OR25-4 Corticotropin Releasing Factor Receptor 2 Mediates Sex-specific Cellular Stress Responses

Program: Abstracts - Orals, Featured Poster Presentations, and Posters
Session: OR25-Signaling Originating from Membrane Receptors
Sunday, June 16, 2013: 11:15 AM-12:45 PM
Presentation Start Time: 12:00 PM
Room 133 (Moscone Center)
Pallavi Mhaske*1, Eric P Kubat1, Shilpi Mahajan1, Min Liao1, Peter T Ohara2 and Aditi Bhargava1
1UCSF, San Francisco, CA, 2UCSF
The classic “flight or fight” stress response involves neurohormonal activation of the corticotropin-releasing factor (CRF) system via the hypothalamic-adrenal-pituitary axis. Females suffer twice as much as males from stress-related disorders, where inflammation and the CRF system are involved. However, the molecular mechanism by which the CRF system mediates its effect on cellular stress pathways remains to be elucidated. Using an acute model of inflammation (pancreatitis), we show that CRF receptor2 (CRF2) is a key mediator of the endoplasmic reticulum (ER) stress response pathway. Pancreatitis was induced in wild type (WT) and CRF2-/- (KO) mice with 6 one-hourly injections of caerulein.

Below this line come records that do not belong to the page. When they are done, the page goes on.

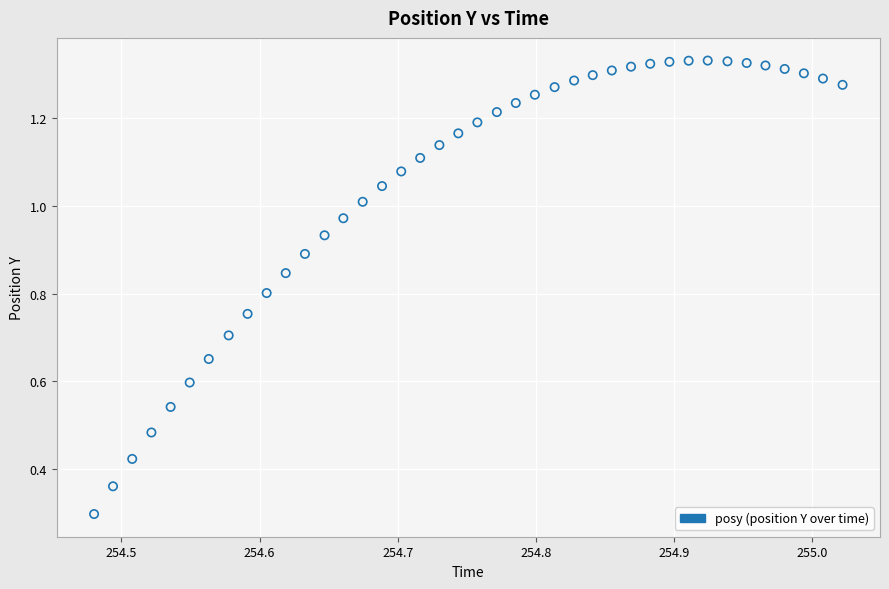

What Y value in the scatter plot is closest to 0?

0.3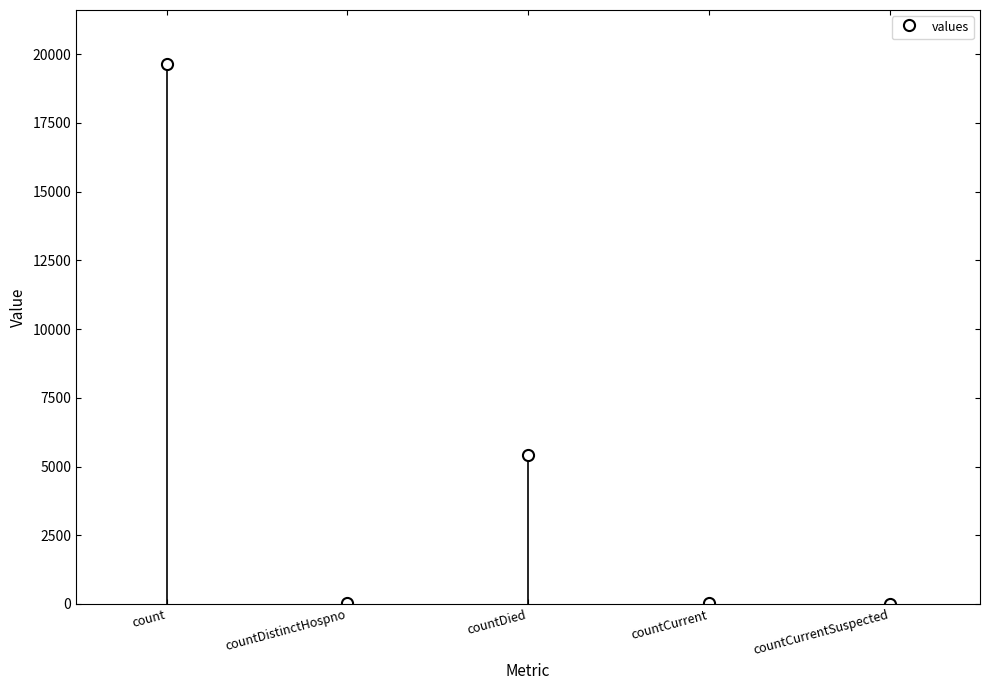

How many categories are shown in the chart?

5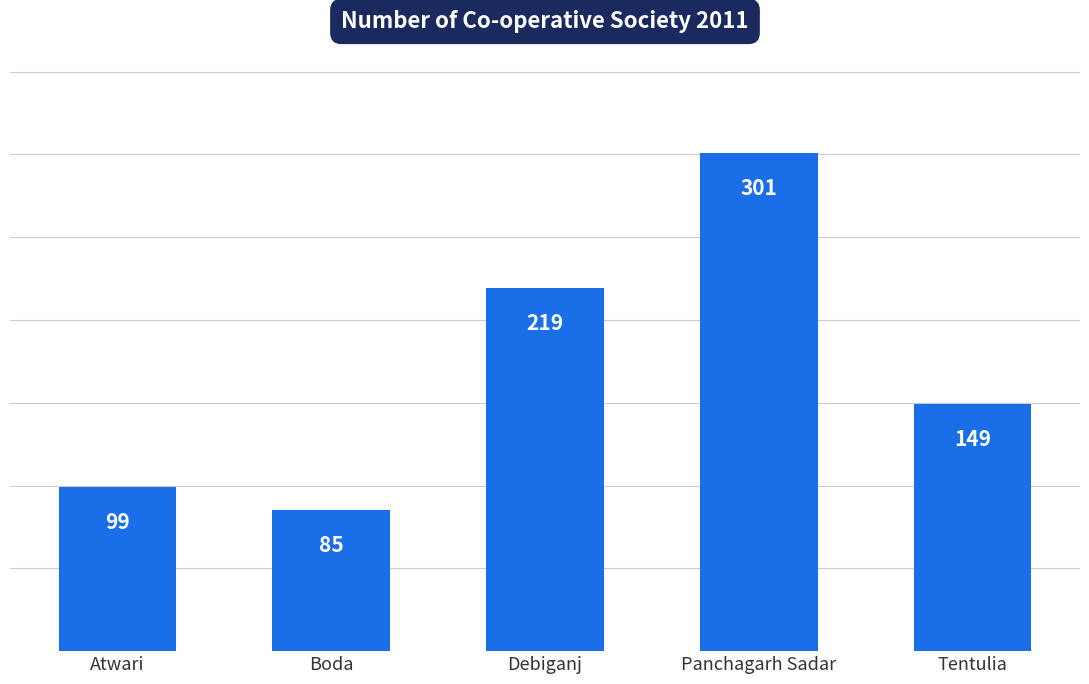

How many series are shown in this chart?

1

Ultra structural cellular changes were identified using electron microscopy. Post inflammation, male and female WT mice displayed de novo induction of Ucn1 in exocrine acinar cells that was not observed in KO of either sex. Interestingly, baseline Ucn1 expression did not change in the endocrine islet cells even after inflammation. Caerulein-treated pancreatic acinar cells (AR42J) also showed de novo Ucn1 mRNA induction.  Furthermore, amylase release, an early pathogenic marker of pancreatitis, was decreased in vivo and in AR42J cells after Ucn1 treatment. Histologic severity scores were increased over WT in male and female KO mice. Exogenous Ucn1 decreased necrosis, vacuolization, and zymogen degranulation in male WT and KO mice. Conversely, in female WT and KO mice, Ucn1 further accentuated histologic damage. Electron microscopy showed gross disruption of the acinar cell rough ER in KO mice, which was accompanied by activation of the unfolded protein response to inhibit protein translation. Increased ubiquitinated proteins and pERK levels, and decreased peIF2α reflected ER stress response in WT and KO mice of both sexes. Vimentin, a perinuclear cytoskeleton protein important for cell integrity, found to interact with CRF2, was mis-targeted in KO mice during pancreatitis. Exogenous Ucn1 rescued many aspects of ER stress response in male, but not in female WT and KO mice. We conclude that reduced expression of CRF2 leads to increased susceptibility to inflammation in both sexes, but the resultant cellular stress pathways involved in coping and resolution are distinct in each sex. We provide evidence that suggests that the reason for clinical CRF-based treatment failures may not lie in the therapeutics themselves, but in the sex-specific response to the therapeutics.